High school graduates missed out on $2.3 billion in federal aid in 2017 because they didn’t fill out the FAFSA. You don’t want to be on the list this year. Parents with kids already in college already know how important it is to fill out that form but often forget. It's not a myth - certain schools have “on-time” deadlines that could severely affect the amount of aid you receive.
Here are a few tips:
Create an FSA ID at https://fsaid.ed.gov. This gives you access to the Federal Student Aid online system, and can also serve as your legal signature.
DOCUMENTS YOU'LL NEED
Have the following documents handy – social security numbers, driver’s license, your most recent income tax returns, W-2s and other records where you’ve earned money. That includes bank statements, any investments and untaxed income (if it applies). Are you a dependent student? You need this information on your parents. For those who are not U.S. citizens, you’ll need your Alien Registration Number.
FILING THE APPLICATION
Go to fafsa.ed.gov and file the application. Click on “Start a New FAFSA” and follow the directions. This should take about 30 minutes.
A lot of people don’t file the FAFSA because they think they may not qualify. It doesn’t matter. File anyway. The sooner you file, the sooner you’ll know the EFC (expected family contribution), which helps when comparing schools and anticipated costs. You must fill out the FAFSA every year.
Common Errors to Avoid
Mistakes on the FAFSA can delay the application and limit the amount of aid you may receive. Here are a few things to remember:
- Blank fields. Don’t leave too many of these, as it could result in miscalculations or a rejection. Enter a ‘0’ or ‘not applicable’ instead.
- Using commas or decimal points in numeric fields. Always round your figure to the nearest dollar.
- Listing an incorrect Social Security or driver’s license number. Check and recheck to make sure your numbers are accurate.
- Use your legal name. The name on your FAFSA must match the name on your Social Security card.
- Federal income tax paid. Make sure you are using the amount on your income tax return forms and not the amount on your W-2.
- Listing the wrong AGI. Your Adjusted Gross Income may not be the same as your total income from working. In most cases, the AGI is larger.
- Incorrectly filing as head of household. If you do this, you will have to amend the tax return with the IRS. This could delay determining financial aid.
- Incorrectly listing marital status. Whatever your marital status is on the day you fined the FAFSA, this is what you must list on the form. If it is incorrect, it WILL get red-flagged.
- Incorrect listing parent marital status. The same applies here. If the custodial parent has remarried, you must include the stepparent’s information on the FAFSA.
- Failing to list both parents if they live together. If both your legal parents live in the same house, you must list both on the FAFSA even if they aren’t married.
- Failing to list unborn children. If you have a child that will be born before or during the award year and you're providing more than half of their support, the child should be counted as a member of the household.

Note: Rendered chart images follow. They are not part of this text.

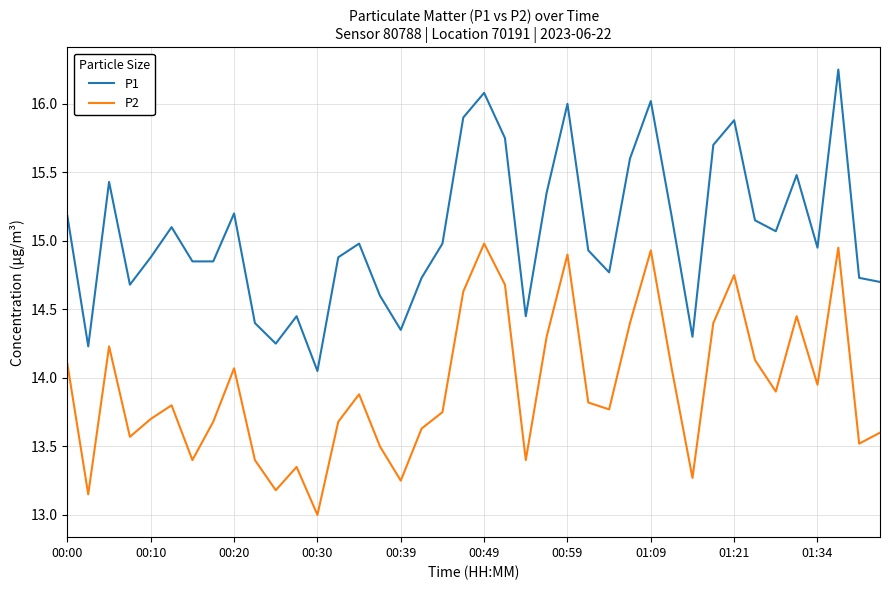

List the series in order of their overall mean, highest first.

P1, P2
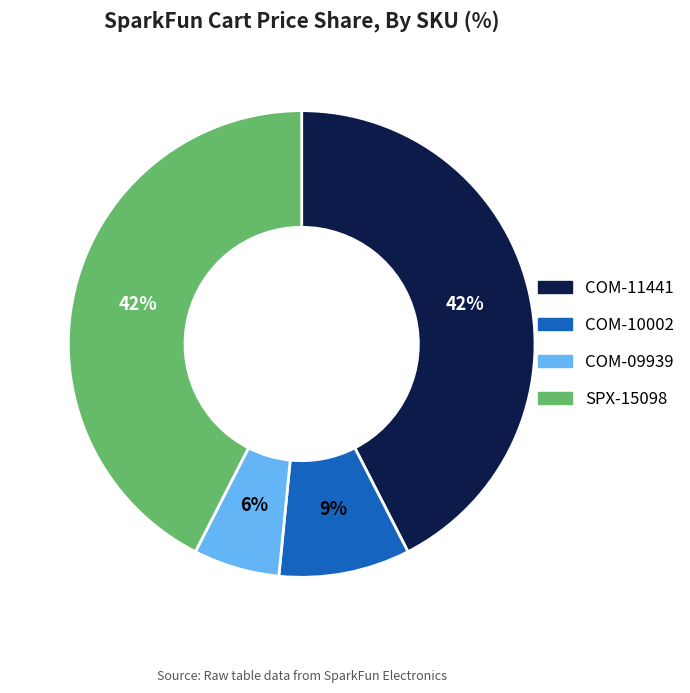

The COM-11441 slice represents 42% of the pie. True or false?

True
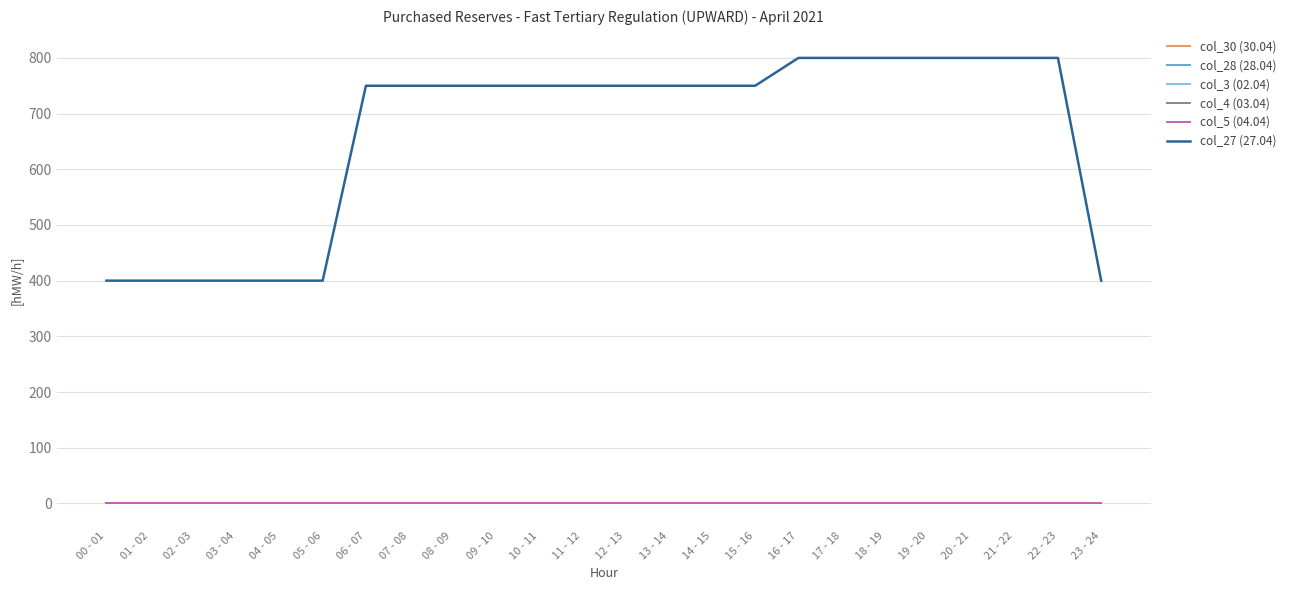

What is the difference between the highest and lowest values at 08 - 09?

750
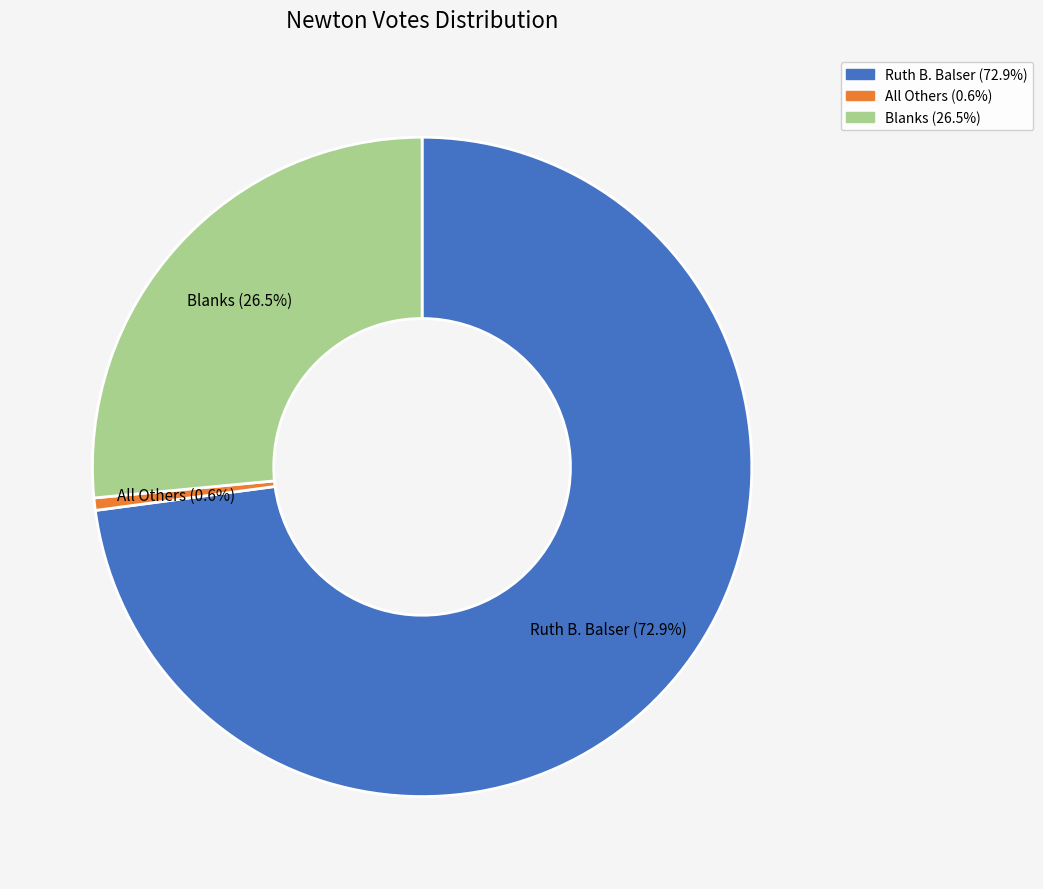

To the nearest percent, what portion does All Others represent?

1%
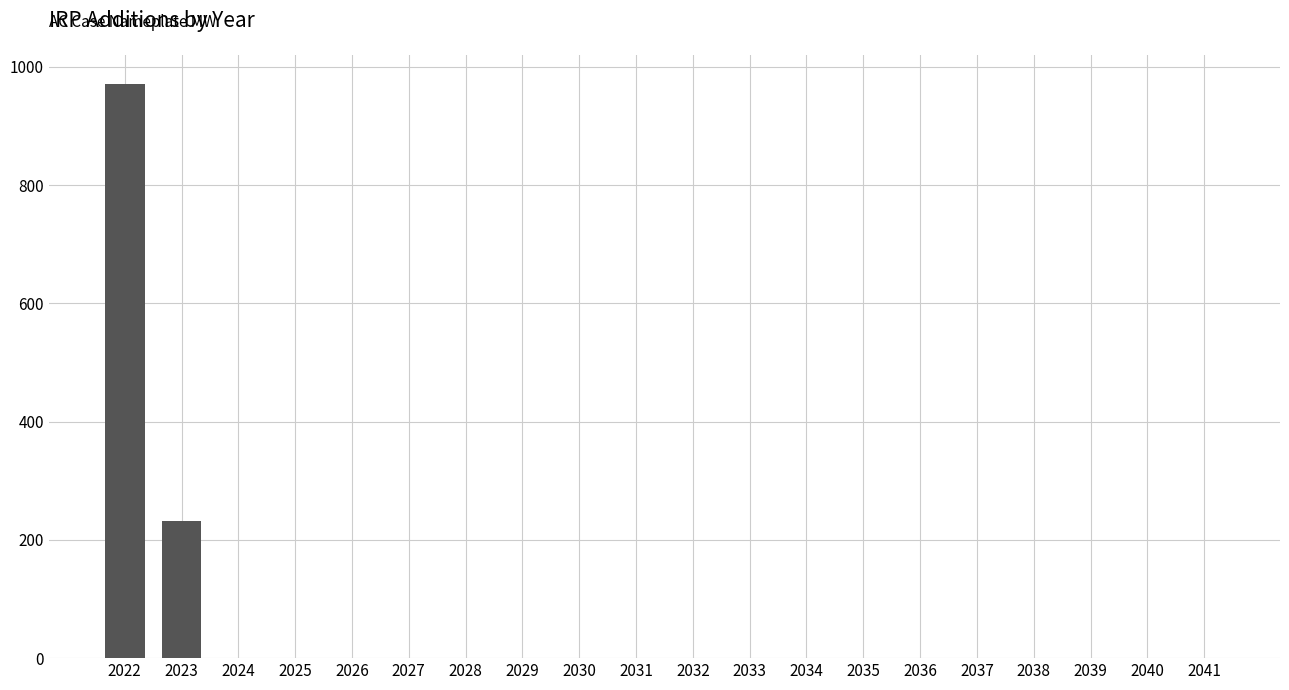

Are the bars horizontal?

No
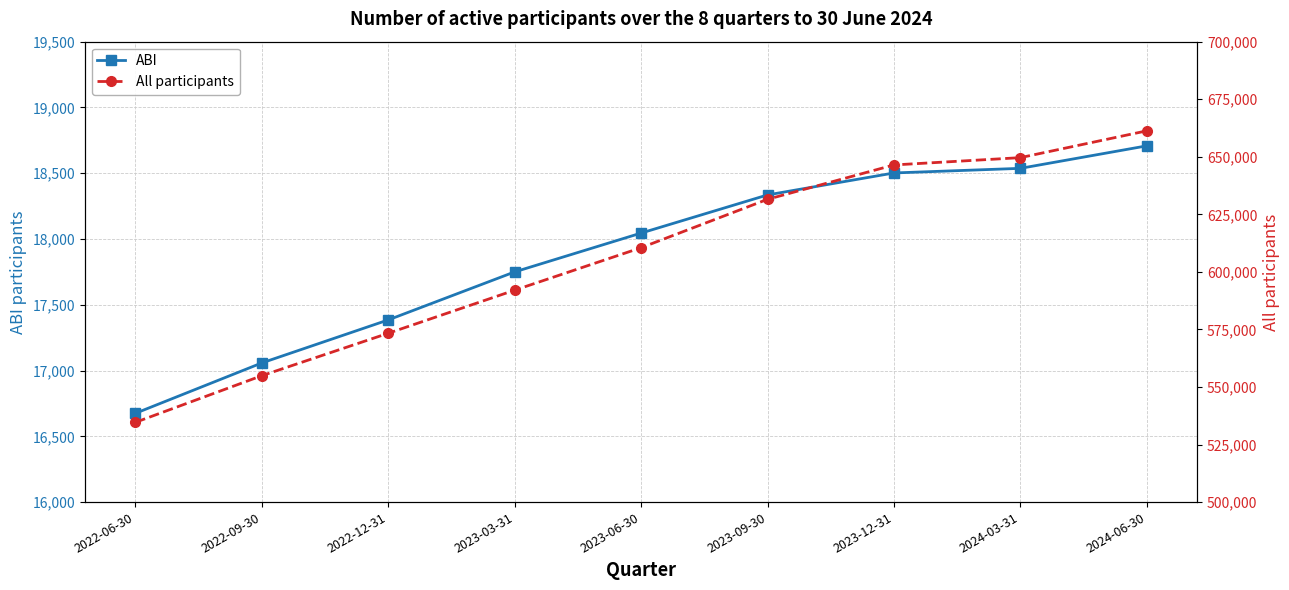

True or false: All participants has a value of 592059 at 2023-03-31.

True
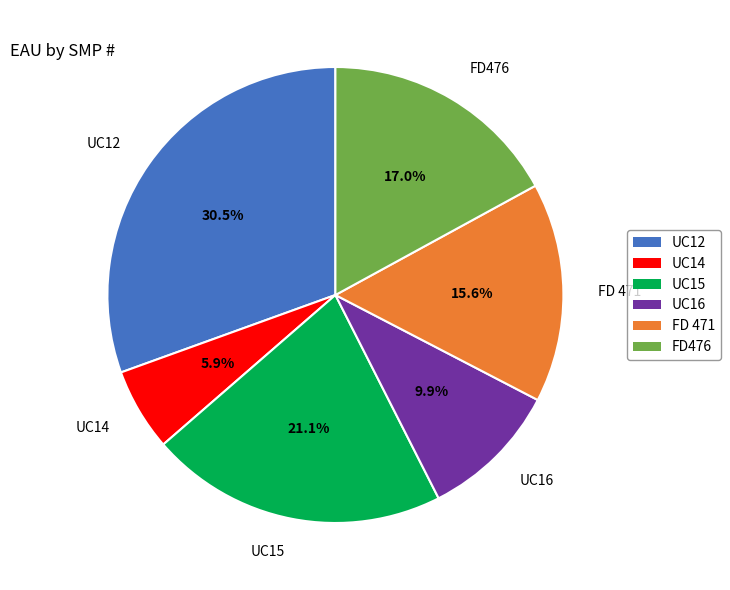

Rank the categories by value from lowest to highest.

UC14, UC16, FD 471, FD476, UC15, UC12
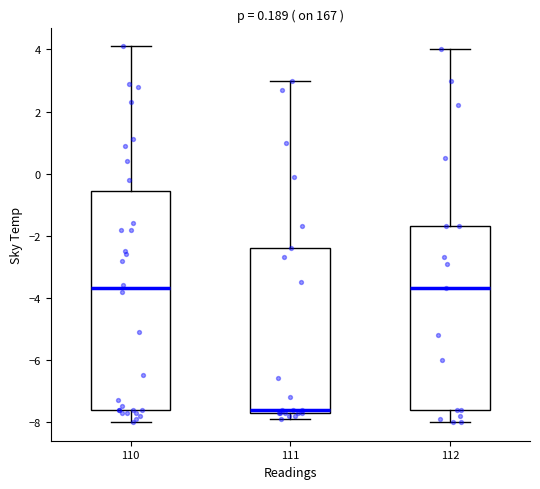

Reading left to right, transcribe this box plot: for each box, give where its median line is, the range the box spans, and where its two whiskers end, as read against the y-axis. The values are not printed on the chart, so give them approximately, as read against the axis.

110: median -3.6, box -7.6 to -0.6, whiskers -8.0 to 4.2
111: median -7.6 (just above the box's lower edge), box -7.6 to -2.4, whiskers -7.8 to 3.0
112: median -3.6, box -7.6 to -1.6, whiskers -8.0 to 4.0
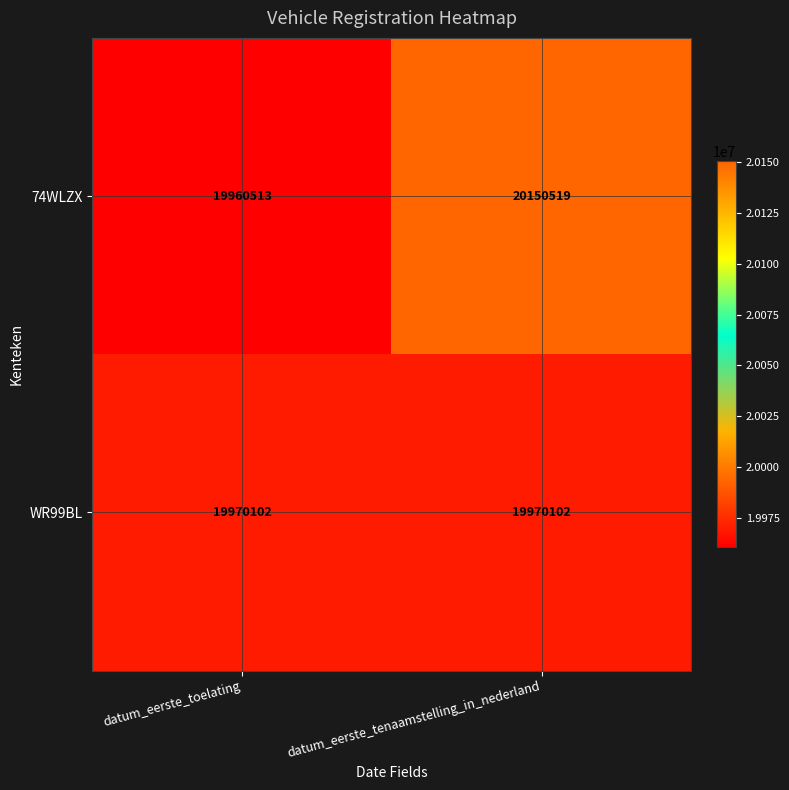

Is it true that WR99BL equals 12152151 at datum_eerste_tenaamstelling_in_nederland?

False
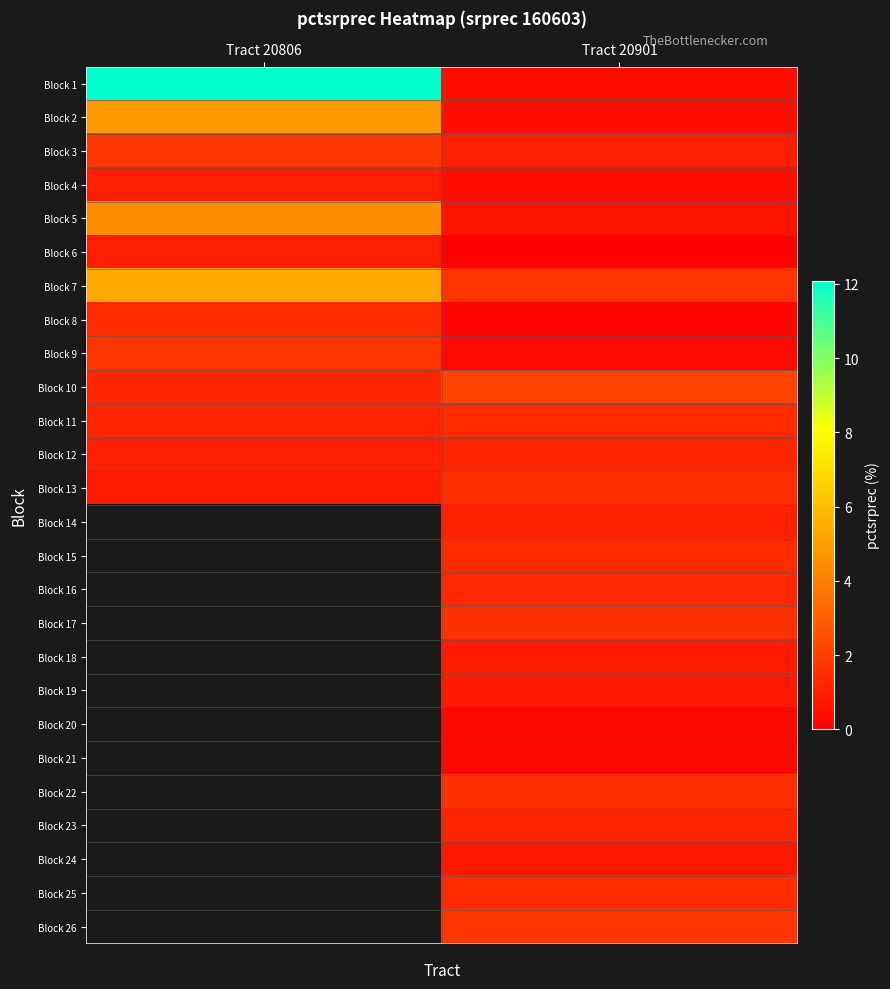

True or false: Block 6 has a value of 0.4 at Tract 20806.

False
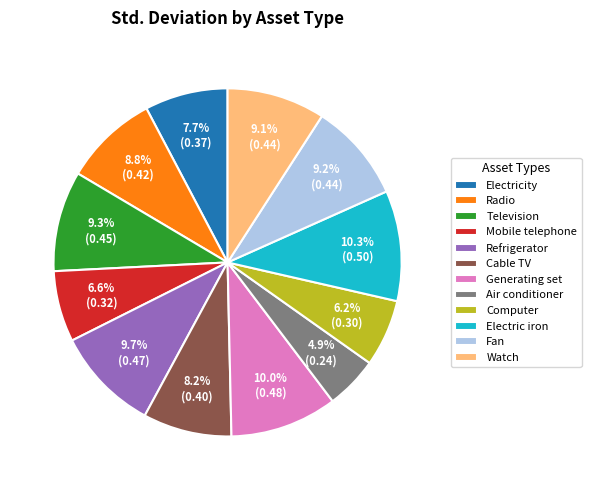

To the nearest percent, what percentage of the pie is Television?

9%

- Failing to count yourself as a student. The student completing the FAFSA must count themselves as a member of the household attending college during the award year.
- Selective Service. If you are a male aged 18 to 26, you must register with Selective Service. If not, you won’t be eligible for federal student aid.
- Failing to list the college. Have the Federal School Code handy for the schools you plan on attending and list it on the form.
- SIGN AND DATE. Whether paper or electronic, this is a step you cannot miss.
There are a lot of moving parts, but doing it correctly the first time will help your student be first in line to receive aid. Good luck!